The results of this study depicted a gradual closure of the gender gap among technology leaders as both male and female leaders are able to carry out the ISTE (2014) standards for technology leaders. It is therefore recommended that efforts directed toward bridging the gender gap should be vigorously and continuously pursued by all stakeholders of the Education Ministry. As not many studies have researched gender as a moderating variable between technology leadership and teachers’ technology integration, it is hoped that this study will pioneer more research on gender and other factors such as school location and school climate.

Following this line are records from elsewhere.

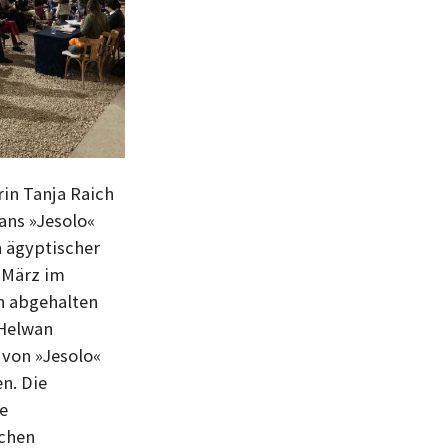
i
t
r
a
g
rin Tanja Raich
ans »Jesolo«
n ägyptischer
. März im
h abgehalten
›Helwan
 von »Jesolo«
n. Die
e
ichen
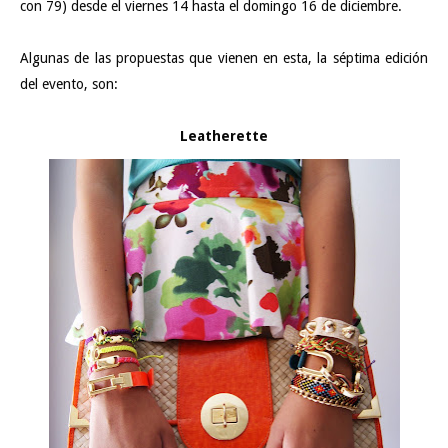
con 79) desde el viernes 14 hasta el domingo 16 de diciembre.
Algunas de las propuestas que vienen en esta, la séptima edición
del evento, son:
Leatherette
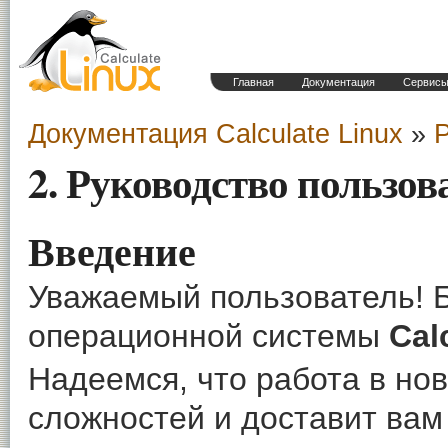
Главная
Документация
Сервис
Документация Calculate Linux
»
Р
2. Руководство пользов
Введение
Уважаемый пользователь! 
операционной системы
Cal
Надеемся, что работа в но
сложностей и доставит вам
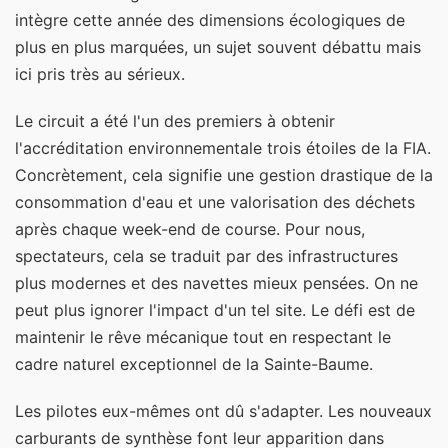
intègre cette année des dimensions écologiques de
plus en plus marquées, un sujet souvent débattu mais
ici pris très au sérieux.
Le circuit a été l'un des premiers à obtenir
l'accréditation environnementale trois étoiles de la FIA.
Concrètement, cela signifie une gestion drastique de la
consommation d'eau et une valorisation des déchets
après chaque week-end de course. Pour nous,
spectateurs, cela se traduit par des infrastructures
plus modernes et des navettes mieux pensées. On ne
peut plus ignorer l'impact d'un tel site. Le défi est de
maintenir le rêve mécanique tout en respectant le
cadre naturel exceptionnel de la Sainte-Baume.
Les pilotes eux-mêmes ont dû s'adapter. Les nouveaux
carburants de synthèse font leur apparition dans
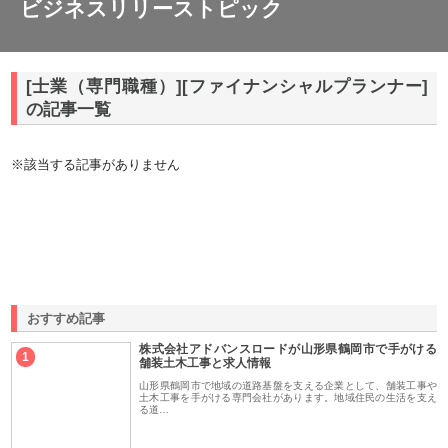
ビジネスリリーストピック
[士業（専門職種）][ファイナンシャルプランナー]
の記事一覧
※該当する記事がありません
おすすめ記事
株式会社アドバンスロードが山形県鶴岡市で手がける
1
舗装土木工事と求人情報
山形県鶴岡市で地域の道路基盤を支える企業として、舗装工事や
土木工事を手がける専門会社があります。地域住民の生活を支え
る道…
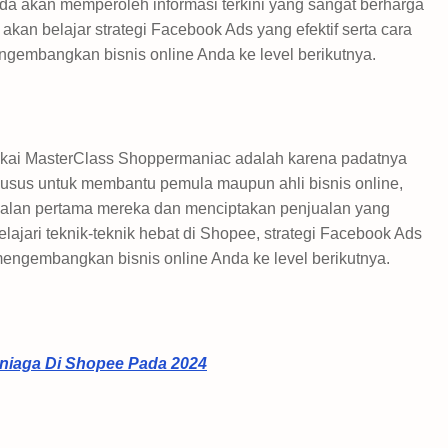
da akan memperoleh informasi terkini yang sangat berharga
an belajar strategi Facebook Ads yang efektif serta cara
mbangkan bisnis online Anda ke level berikutnya.
kai MasterClass Shoppermaniac adalah karena padatnya
khusus untuk membantu pemula maupun ahli bisnis online,
ualan pertama mereka dan menciptakan penjualan yang
ajari teknik-teknik hebat di Shopee, strategi Facebook Ads
mengembangkan bisnis online Anda ke level berikutnya.
niaga Di Shopee Pada 2024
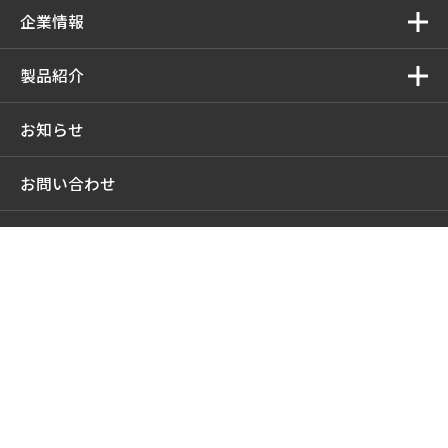
企業情報
製品紹介
お知らせ
お問い合わせ
プライバシーポリシー
協力会社様ログイン
採用サイト
中井商工株式会社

Previous studies have mostly been carried out in the United States, Australia, and the Middle East. It is suggested that this research is expanded to Asian and European countries. As this is a quantitative research, it is recommended that further research be carried out using dyadic analysis using qualitative data for an in-depth study on the effect of gender and professional development on the relationship between technology leadership and technology integration.
Footnotes
Declaration of Conflicting Interests
The author(s) declared no potential conflicts of interest with respect to the research, authorship, and/or publication of this article.
Funding
The author(s) received no financial support for the research, authorship, and/or publication of this article.